US 11,055,828 B2
Video inpainting with deep internal learning
Mai Long, San Jose, CA (US); Zhaowen Wang, San Jose, CA (US); Ning Xu, Milpitas, CA (US); John Philip Collomosse, Surrey (GB); Haotian Zhang, Stanford, CA (US); and Hailin Jin, San Jose, CA (US)
Assigned to ADOBE INC., San Jose, CA (US)
Filed by Adobe Inc., San Jose, CA (US)
Filed on May 9, 2019, as Appl. No. 16/407,915.
Prior Publication US 2020/0357099 A1, Nov. 12, 2020
Int. Cl. G06T 5/00 (2006.01); G06N 3/04 (2006.01); G06K 9/62 (2006.01)

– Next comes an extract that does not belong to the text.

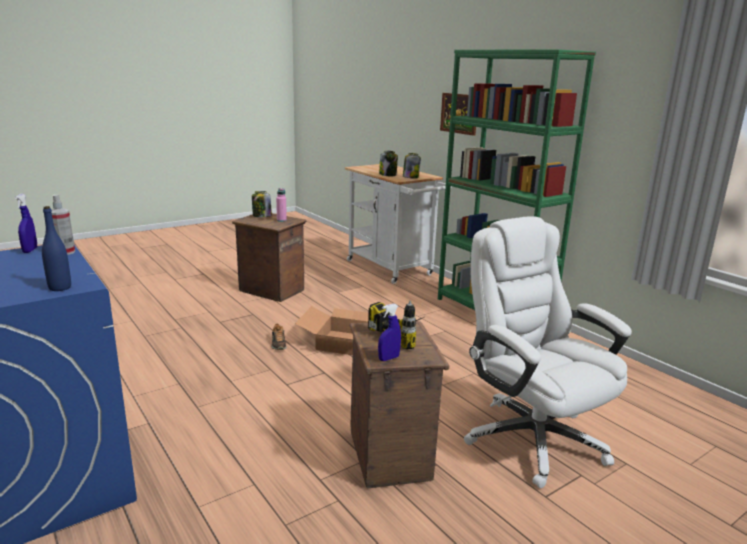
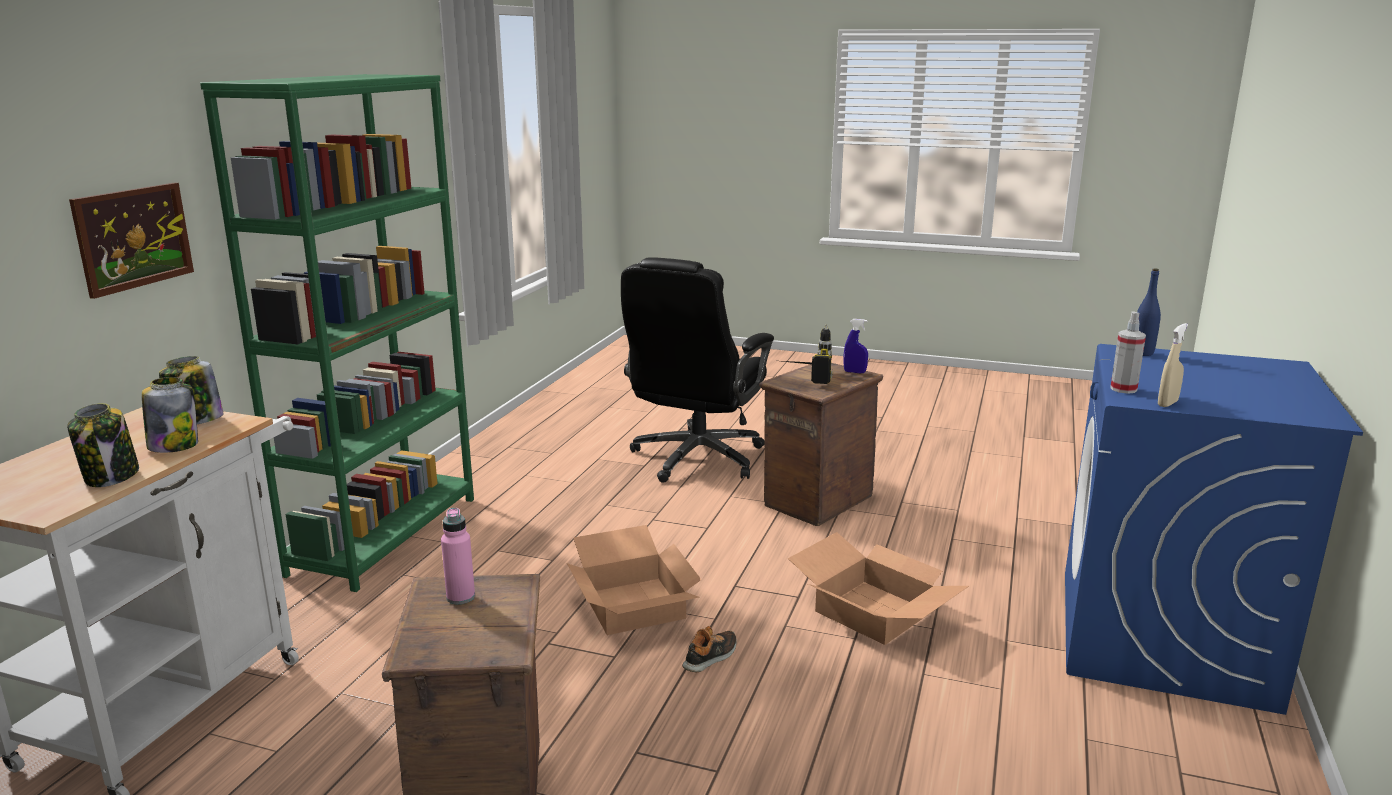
camera: 125 degrees left, 0 degrees up
(30, 250) = (1167, 403): blue spray bottle -> beige spray bottle
(237, 398) = (875, 612): none -> cardboard box
(261, 216) = (450, 639): jar -> jar (111, 477)
(532, 438) = (696, 459): white office chair -> black office chair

CPC G06T 5/005 (2013.01) [G06K 9/6256 (2013.01); G06N 3/04 (2013.01); G06T 5/002 (2013.01); G06T 2207/10016 (2013.01); G06T 2207/20081 (2013.01)] 19 Claims
OG exemplary drawing
 
1. A method, comprising:
receiving, by processing circuitry of a computer configured to perform video inpainting, initial video data representing a sequence of initial frames;
generating, by the processing circuitry, a sequence of inputs, each of the sequence of inputs corresponding to a respective initial frame of the sequence of initial frames and having respective input values, wherein each of the sequence of initial frames includes a content region and a mask region, the content region including target image values;
generating, by the processing circuitry, a neural network including an initial layer and a final layer, the input values of each of the sequence of inputs representing the initial layer of the neural network;
performing, by the processing circuitry, a training operation on the neural network to produce final video data including a sequence of final frames representing the final layer of the neural network and a plurality of optical flows, wherein the training operation is based on a loss function including a weighted sum of a plurality of components, the plurality of components including an image generation loss function based on differences between estimated image values of the sequence of final frames and the target image values in the content region of the sequence of initial frames, and wherein performing the training operation on the neural network includes performing a minimization operation on the loss function to produce a set of parameters of the neural network that minimizes the loss function; and
generating, by the processing circuitry, video content based on the final video data, the final video data comprising an inpainted version of the initial video data.